In [1]:
import pandas as pd

In [2]:
import numpy as np

In [3]:
class DataCleaner:
    def __init__(self, data): # parameters to put when I instantiate an object eg. DataCleaner(data)
        self.data = data      # this means value (data) that I put after (self, ) gets assigned to self.data attribute
                              # self.data in each method is the attribute 
                            
    def remove_duplicates(self):
        # Remove duplicate rows from the dataset
        self.data = self.data.drop_duplicates()    # self.data attribute taken from init function 

    def handle_missing_values(self, strategy='mean'):
        for column in self.data.columns:
            if self.data[column].dtype in [np.float64, np.int64]:
                if strategy == 'mean':
                    # Fill missing values with the mean of the column
                    self.data[column] = self.data[column].fillna(self.data[column].mean())
                elif strategy == 'median':
                    # Fill missing values with the median of the column
                    self.data[column] = self.data[column].fillna(self.data[column].median())
                elif strategy == 'mode':
                    # Fill missing values with the mode of the column
                    self.data[column] = self.data[column].fillna(self.data[column].mode().iloc[0])
                else:
                    raise ValueError("Invalid missing value strategy for numeric columns")

    def remove_outliers(self, column, threshold=3):
        # Remove outliers from the specified column based on z-scores
        z_scores = np.abs((self.data[column] - self.data[column].mean()) / self.data[column].std())
        self.data = self.data[z_scores < threshold]

    def convert_data_types(self, column_types):
        # Convert the data types of columns as specified
        self.data = self.data.astype(column_types)

    def clean_data(self, drop_duplicates=True, handle_missing=True, remove_outliers=True, convert_types=None, outlier_column=None):
        if drop_duplicates:
            # Call the remove_duplicates method to eliminate duplicate rows
            self.remove_duplicates()
        if handle_missing:
            # Handle missing values based on the specified strategy (default is 'mean' if not provided)
            self.handle_missing_values()
        if remove_outliers and outlier_column:
            # Remove outliers for the specified column (if both remove_outliers and outlier_column are provided)
            self.remove_outliers(column=outlier_column)  
        if convert_types:
            # Convert column data types as specified in the column_types parameter
            self.convert_data_types(convert_types)

    def get_cleaned_data(self):
        # Return the cleaned dataset
        return self.data

In [4]:
if __name__ == "__main__":
    # Example usage:
    # Load your dataset as a pandas DataFrame
    data = pd.read_csv('f500.csv')

    # Create an instance of DataCleaner
    cleaner = DataCleaner(data)

    # Clean the data
    cleaner.clean_data()l

    # Get the cleaned data
    cleaned_data = cleaner.get_cleaned_data()
    
    cleaned_data.to_csv('f500.csv')

SyntaxError: invalid syntax (<ipython-input-4-e0146b924e08>, line 10)

———

> **Actions to take**:
1 – In the DataCleaner code, what default threshold does the remove_outliers method use?
2 – Reproduce the part of the DataCleaner code between "self.handle_missing_values()" and "self.convert_data_types(convert_types)", inclusive.
The lines after this point have no connection to the DataCleaner code.

> **Source data**:
———

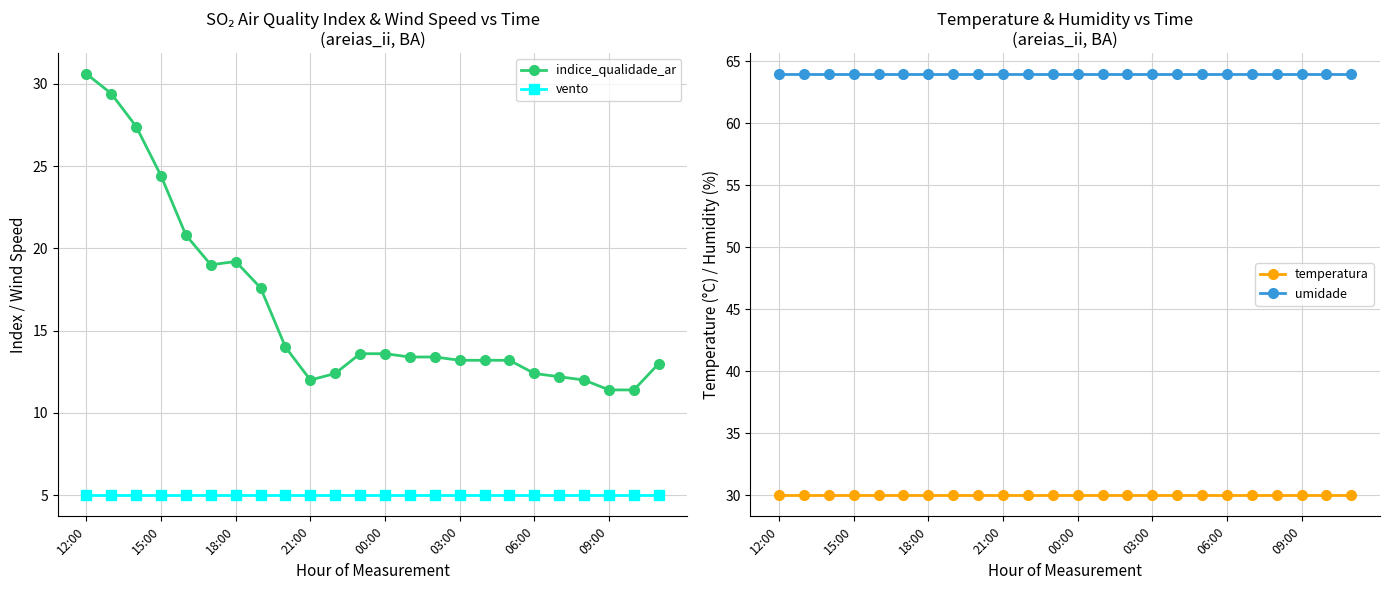

The umidade series shows 105.3 at 11. True or false?

False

———

> **Results in order**:
1 – 3

2 –
self.handle_missing_values()
        if remove_outliers and outlier_column:
            # Remove outliers for the specified column (if both remove_outliers and outlier_column are provided)
            self.remove_outliers(column=outlier_column)  
        if convert_types:
            # Convert column data types as specified in the column_types parameter
            self.convert_data_types(convert_types)